How to complete this task -> Please give a word-for-word repeat of the line containing "Laboratory Work #4, status: Deploy -> Dev" and all lines that come after it in the entries below, ending at the last line.
Given data below:
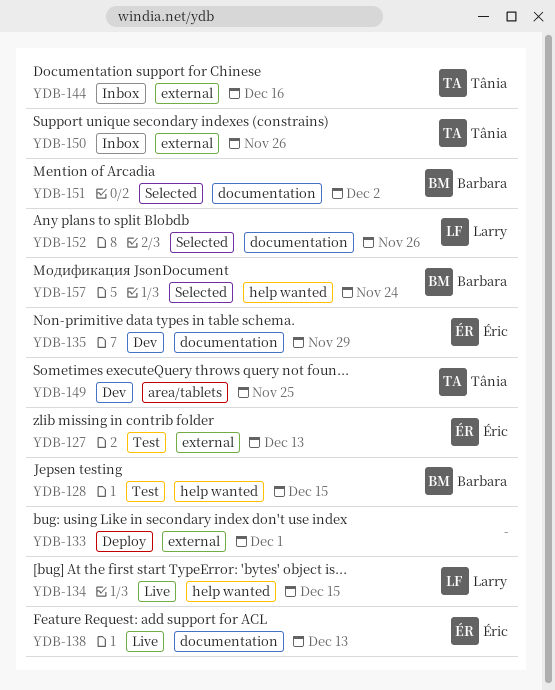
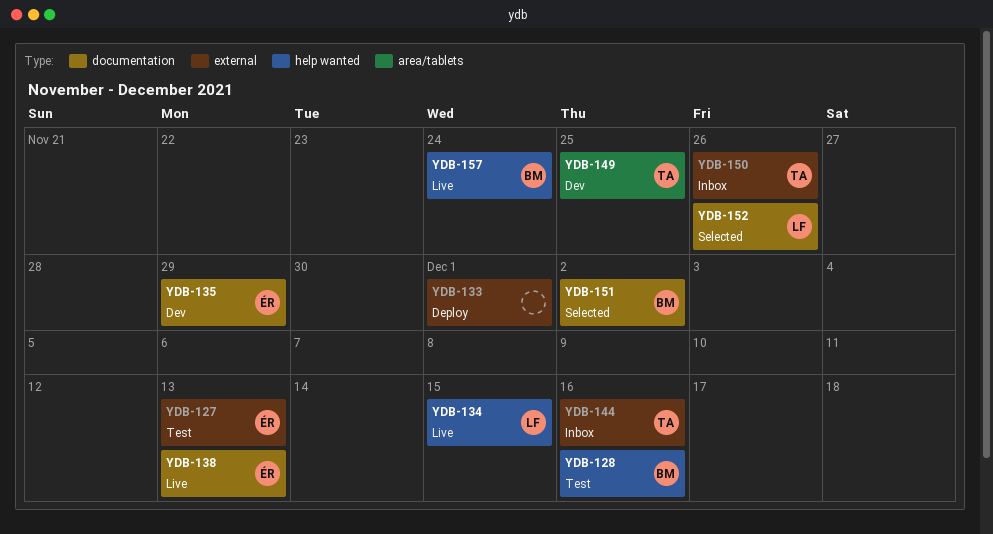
YDB-128, due: Dec 15 -> Dec 16
YDB-157, status: Selected -> Live

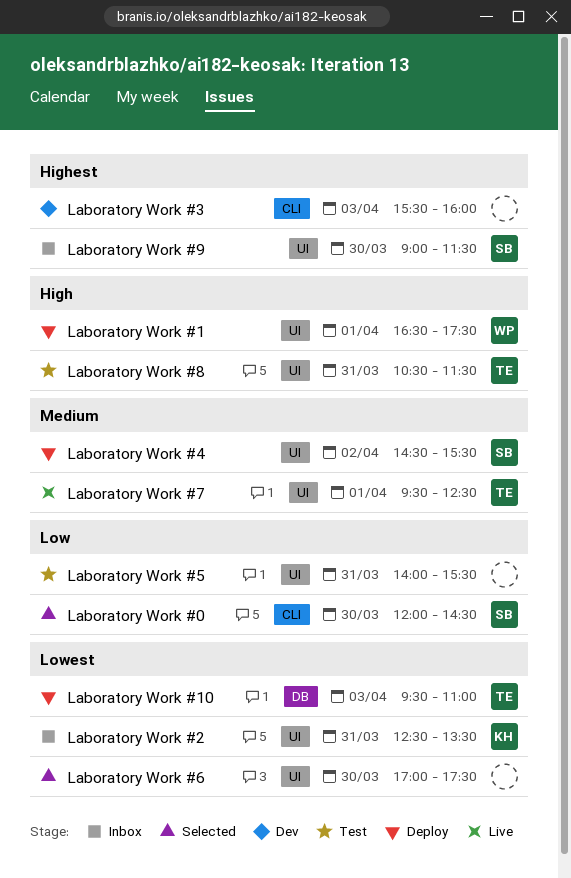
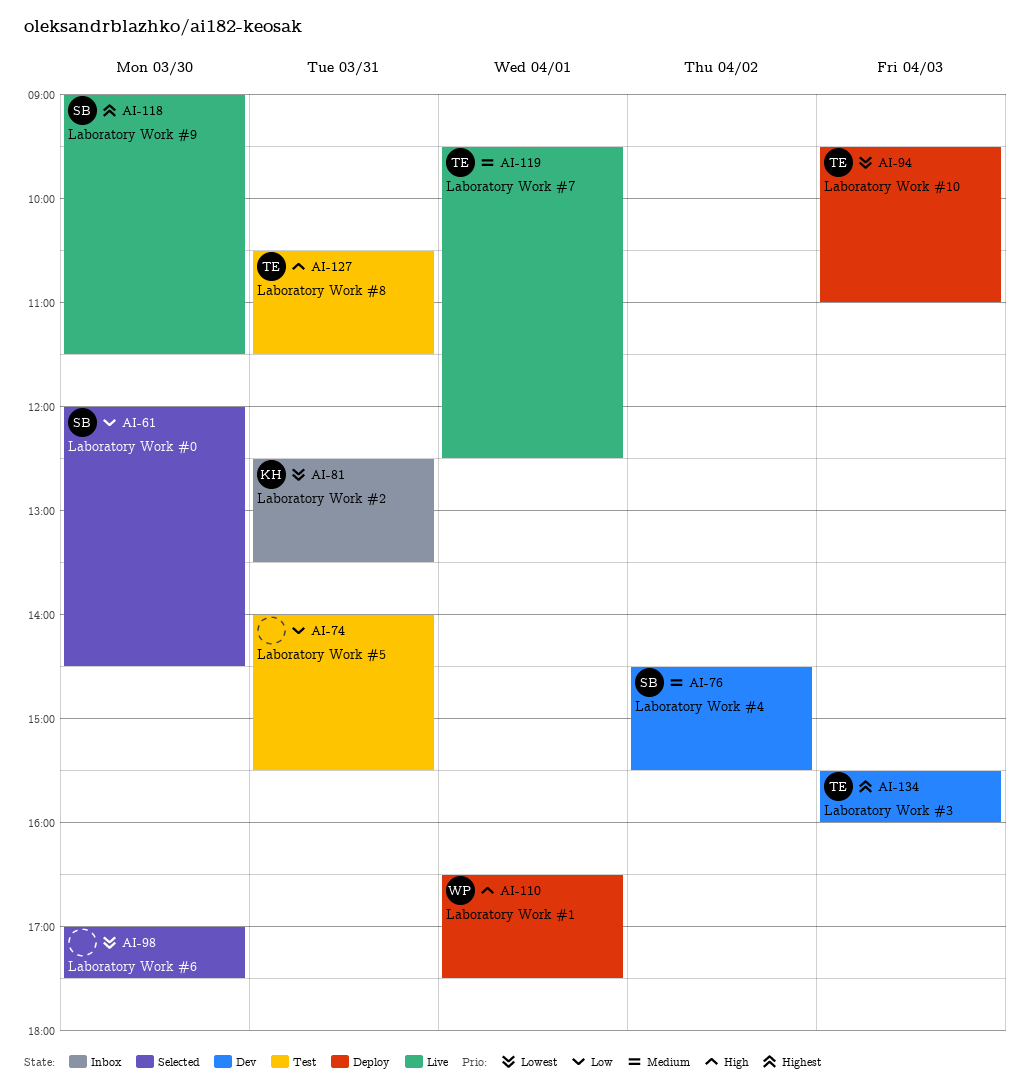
Laboratory Work #3, owner: none -> TE
Laboratory Work #4, status: Deploy -> Dev
Laboratory Work #9, status: Inbox -> Live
End of Given data.
Response to this exercise ->
Laboratory Work #4, status: Deploy -> Dev
Laboratory Work #9, status: Inbox -> Live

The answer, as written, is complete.